In 1831, Garrison launched The Liberator. In its first editorial, Garrison declared, "I will be as harsh as truth, and as uncompromising as justice. On this subject, I do not wish to think or speak or write, with moderation. No! No! Tell a man whose house is on fire to give a moderate alarm...but urge me not to use moderation in a case like the present...I am in earnest--I will not equivocate--I will not excuse--I will not retreat a single inch--AND I WILL BE HEARD."

The Liberator was a radical shift away from the more moderate movement that came before it. Garrison denounced all schemes to colonize freed Blacks in other countries, attacked the idea of gradual emancipation, argued for Black and white unity, supported women's rights and attacked the Constitution as a "covenant with death and an agreement with Hell."

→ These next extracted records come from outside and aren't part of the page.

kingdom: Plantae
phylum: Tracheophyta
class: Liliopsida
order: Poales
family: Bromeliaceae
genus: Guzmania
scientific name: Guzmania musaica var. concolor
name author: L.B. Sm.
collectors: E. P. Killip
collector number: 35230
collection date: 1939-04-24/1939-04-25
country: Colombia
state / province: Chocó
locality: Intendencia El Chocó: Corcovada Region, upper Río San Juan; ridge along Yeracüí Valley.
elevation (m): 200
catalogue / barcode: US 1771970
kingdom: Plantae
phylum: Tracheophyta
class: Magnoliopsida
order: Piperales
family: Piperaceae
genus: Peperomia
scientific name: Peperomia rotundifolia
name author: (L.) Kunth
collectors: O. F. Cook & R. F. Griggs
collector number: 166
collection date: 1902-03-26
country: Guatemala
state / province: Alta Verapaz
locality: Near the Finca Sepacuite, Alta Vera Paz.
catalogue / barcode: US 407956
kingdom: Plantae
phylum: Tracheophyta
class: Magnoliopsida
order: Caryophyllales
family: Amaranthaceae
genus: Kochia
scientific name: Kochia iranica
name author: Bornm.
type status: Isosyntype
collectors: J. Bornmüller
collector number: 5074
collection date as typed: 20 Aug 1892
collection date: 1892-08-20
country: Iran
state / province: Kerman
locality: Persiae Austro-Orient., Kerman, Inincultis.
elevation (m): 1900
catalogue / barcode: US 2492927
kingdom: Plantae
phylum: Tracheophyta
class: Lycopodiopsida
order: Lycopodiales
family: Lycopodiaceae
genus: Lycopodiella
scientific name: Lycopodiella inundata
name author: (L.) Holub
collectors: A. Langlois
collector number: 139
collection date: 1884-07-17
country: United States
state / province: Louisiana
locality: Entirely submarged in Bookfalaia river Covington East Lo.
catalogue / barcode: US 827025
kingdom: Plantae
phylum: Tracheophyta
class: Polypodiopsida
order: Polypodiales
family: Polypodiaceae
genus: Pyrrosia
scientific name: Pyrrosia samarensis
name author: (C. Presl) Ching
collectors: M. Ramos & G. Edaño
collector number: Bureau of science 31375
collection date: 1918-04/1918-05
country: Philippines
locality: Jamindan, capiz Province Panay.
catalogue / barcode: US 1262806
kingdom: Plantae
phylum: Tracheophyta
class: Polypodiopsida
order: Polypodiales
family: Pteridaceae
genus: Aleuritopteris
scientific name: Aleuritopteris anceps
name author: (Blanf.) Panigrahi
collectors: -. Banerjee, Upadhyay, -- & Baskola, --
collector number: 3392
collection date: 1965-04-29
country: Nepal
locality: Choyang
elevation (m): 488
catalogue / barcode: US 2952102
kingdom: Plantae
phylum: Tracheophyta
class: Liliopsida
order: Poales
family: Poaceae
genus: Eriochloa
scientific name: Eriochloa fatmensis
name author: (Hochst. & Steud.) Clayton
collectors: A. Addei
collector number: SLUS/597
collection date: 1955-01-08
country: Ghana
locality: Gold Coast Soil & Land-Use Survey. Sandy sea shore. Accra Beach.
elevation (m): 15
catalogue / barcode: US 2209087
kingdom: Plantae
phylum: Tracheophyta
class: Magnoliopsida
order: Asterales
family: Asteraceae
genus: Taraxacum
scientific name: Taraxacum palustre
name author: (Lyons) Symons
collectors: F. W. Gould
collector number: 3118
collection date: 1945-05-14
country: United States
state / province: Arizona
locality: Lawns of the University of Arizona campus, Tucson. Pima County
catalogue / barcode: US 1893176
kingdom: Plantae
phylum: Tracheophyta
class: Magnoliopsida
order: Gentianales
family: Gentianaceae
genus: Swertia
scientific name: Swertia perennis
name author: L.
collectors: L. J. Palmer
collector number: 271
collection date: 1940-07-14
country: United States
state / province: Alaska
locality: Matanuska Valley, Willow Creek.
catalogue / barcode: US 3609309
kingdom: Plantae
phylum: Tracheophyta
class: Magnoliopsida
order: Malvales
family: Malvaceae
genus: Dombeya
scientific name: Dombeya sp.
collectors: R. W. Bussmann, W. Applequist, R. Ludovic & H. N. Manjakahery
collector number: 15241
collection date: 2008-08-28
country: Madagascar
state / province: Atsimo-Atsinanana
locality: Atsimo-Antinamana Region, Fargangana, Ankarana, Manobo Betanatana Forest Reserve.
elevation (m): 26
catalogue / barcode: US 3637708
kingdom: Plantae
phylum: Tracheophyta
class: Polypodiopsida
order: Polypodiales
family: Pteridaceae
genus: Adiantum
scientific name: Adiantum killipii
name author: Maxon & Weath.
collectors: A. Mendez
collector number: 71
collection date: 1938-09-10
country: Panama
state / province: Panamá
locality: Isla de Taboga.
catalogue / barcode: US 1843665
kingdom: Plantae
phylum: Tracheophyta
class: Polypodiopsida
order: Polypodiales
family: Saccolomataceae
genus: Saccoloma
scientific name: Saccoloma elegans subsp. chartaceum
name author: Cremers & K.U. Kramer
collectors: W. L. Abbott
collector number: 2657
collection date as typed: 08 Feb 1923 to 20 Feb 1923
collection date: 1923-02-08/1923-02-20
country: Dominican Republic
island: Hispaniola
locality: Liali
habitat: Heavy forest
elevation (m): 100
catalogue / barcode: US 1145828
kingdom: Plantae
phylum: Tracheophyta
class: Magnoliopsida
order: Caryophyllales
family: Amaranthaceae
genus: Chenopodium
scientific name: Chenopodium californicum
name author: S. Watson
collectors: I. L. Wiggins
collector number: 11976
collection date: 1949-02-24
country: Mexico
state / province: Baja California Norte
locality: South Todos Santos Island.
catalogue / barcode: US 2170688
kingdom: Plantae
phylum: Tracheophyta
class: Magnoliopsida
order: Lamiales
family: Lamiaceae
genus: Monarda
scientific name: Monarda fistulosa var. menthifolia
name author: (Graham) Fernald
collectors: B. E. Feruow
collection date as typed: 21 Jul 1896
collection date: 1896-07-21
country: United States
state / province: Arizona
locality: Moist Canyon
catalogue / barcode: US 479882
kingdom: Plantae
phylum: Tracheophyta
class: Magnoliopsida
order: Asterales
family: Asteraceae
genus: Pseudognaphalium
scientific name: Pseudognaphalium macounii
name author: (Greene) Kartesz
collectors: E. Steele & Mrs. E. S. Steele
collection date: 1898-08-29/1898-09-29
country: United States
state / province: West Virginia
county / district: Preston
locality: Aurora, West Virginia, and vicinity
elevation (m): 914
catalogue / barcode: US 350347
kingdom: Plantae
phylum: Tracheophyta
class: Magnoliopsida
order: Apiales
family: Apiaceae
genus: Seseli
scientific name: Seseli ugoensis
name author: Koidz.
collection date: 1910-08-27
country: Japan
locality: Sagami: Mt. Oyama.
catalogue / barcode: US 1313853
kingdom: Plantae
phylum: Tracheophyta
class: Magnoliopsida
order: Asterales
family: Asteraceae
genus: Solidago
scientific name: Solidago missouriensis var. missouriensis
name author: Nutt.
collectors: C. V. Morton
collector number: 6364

Free Blacks in the North responded to The Liberator by embracing it as their paper, providing it with financial support and becoming the majority of its early subscribers. "The paper became my meat and my drink," the great Black abolitionist Frederick Douglass recalled.

"My soul was set all on fire. Its sympathy for my brethren in bonds--its scathing denunciations of slaveholders--its faithful exposures of slavery--its powerful attacks upon the upholders of the institution--sent a thrill of joy through my soul, such as I had never felt before." Douglass joined Garrison's organization, where he quickly established himself as a main leader of the abolitionist movement.

Over time, Douglass came to see limitations in Garrison's ideas. He challenged Garrison's belief that the movement should hope that moral pressure alone could end slavery. Abolitionists, he argued, had to build a political party that could use state power to attack slavery. In 1847, he marked his break with Garrison by founding his own newspaper, the North Star.

In its pages, he supported anti-slavery parties like the Liberty Party, the Free Soil Party, and eventually, the newly born Republican Party. The election of Republican Abraham Lincoln as president in 1860 was the final straw that broke the union.

Radical abolitionists had mixed feelings about the Republicans, who were against the extension of slavery but not for its abolition. But Lincoln's election pushed the South to secede--and sparked the Civil War.

Douglass saw this as decisive. "The American people and the government at Washington may refuse to recognize it for a time," Douglass wrote in the North Star, "but the inexorable logic of events will force it upon them in the end; that the war now being waged in this land is a war for and against slavery."

Driven by the agitation of the abolitionists and the logic of the war itself, a reluctant Lincoln finally emancipated Southern slaves in 1863. From that point on, he pursued the war relentlessly, making no concessions that would allow slavery to survive.

The Civil War became what Douglass had predicted--"a war for and against slavery." As Lincoln later admitted, "The logical and moral power of Garrison and the anti-slavery people of the country and the army have done it all."